Some news from this work
I moved the functions set to github :
Feel free to improve it ! I am not a pl-pgsql guru and I am sure it could be cleaner / safer... I would be glad to discuss about that work and on how to improve it with anybody else.
The filtering capability on submission_date has been removed as it only applies to Submissions table, not to its "daughters".
So we are in a "all data download" scenario and I hope we will be able to improve it later to improve bandwidth and resources consumption.
A top level function was added to simplify the procedure with only one function call, retrieving all data from a given form of a given Central instance to the PostgreSQL schema you want :
select odk_central.odk_central_to_pg(
'myUserName',
'PassW0rd',
'my_central_server.org',
project_id,
'form_id',
'destination_pg_schema',
'geo_question,to_ignore' );
select odk_central.odk_central_to_pg(
'me@mydomain.org',
'PassW0rd',
'my_central_server.org',
2,
'my_form_about_birds',
'odk_data',
'point_auto,point,ligne,polygone');
This simple query will automatically :
- ask Central (at my_central_server.org) for the table list of the form "my_form_about_birds"
- get data for each table composing the form
- create those tables (one text attribute per form question) in the schema "odk_data" of my database, except for questions listed in the last parameter (geo widgets columns)

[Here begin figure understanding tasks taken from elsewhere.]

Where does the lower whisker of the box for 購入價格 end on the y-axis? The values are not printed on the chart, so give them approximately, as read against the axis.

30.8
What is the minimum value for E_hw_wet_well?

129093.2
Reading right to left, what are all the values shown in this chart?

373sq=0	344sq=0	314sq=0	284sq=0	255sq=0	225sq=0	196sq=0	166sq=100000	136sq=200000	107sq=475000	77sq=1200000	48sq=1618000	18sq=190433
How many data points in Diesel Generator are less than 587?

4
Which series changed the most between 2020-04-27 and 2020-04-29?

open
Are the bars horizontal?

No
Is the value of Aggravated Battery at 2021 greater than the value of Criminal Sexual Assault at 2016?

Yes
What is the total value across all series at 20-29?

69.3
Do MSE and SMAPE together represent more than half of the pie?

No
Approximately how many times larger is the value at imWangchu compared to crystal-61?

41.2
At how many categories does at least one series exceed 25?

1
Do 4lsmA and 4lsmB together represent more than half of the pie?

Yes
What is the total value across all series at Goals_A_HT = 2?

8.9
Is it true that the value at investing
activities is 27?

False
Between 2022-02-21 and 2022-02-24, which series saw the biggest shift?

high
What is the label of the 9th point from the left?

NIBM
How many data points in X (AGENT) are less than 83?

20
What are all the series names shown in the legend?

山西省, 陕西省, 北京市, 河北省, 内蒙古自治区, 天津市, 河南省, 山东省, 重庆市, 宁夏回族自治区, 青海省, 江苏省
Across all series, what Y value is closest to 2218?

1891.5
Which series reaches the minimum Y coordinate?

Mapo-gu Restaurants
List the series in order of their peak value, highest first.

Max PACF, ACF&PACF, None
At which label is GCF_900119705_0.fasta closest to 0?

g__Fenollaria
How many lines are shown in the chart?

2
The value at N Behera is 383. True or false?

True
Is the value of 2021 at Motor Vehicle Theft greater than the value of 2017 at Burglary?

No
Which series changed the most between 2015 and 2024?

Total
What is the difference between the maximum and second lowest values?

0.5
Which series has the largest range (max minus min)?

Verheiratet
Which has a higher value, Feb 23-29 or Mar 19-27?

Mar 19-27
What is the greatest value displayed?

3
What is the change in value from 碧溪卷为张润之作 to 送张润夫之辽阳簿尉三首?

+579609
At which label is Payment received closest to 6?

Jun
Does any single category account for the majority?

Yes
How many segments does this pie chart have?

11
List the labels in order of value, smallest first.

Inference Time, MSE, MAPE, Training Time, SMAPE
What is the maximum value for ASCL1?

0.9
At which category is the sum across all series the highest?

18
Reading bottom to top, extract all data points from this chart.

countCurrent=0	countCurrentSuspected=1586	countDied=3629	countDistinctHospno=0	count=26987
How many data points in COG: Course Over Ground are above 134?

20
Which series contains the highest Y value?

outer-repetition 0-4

- feed those tables with the retrieved data
And at next call :
- check for new form questions / table attributes
- create it if needed
- insert only new data
With my knowledge of the form, I now only have to query the tables to do whatever I need with the data, and to choose the best frequency for the cron task wich call the function, to serve data as fresh as possible in our internal tools.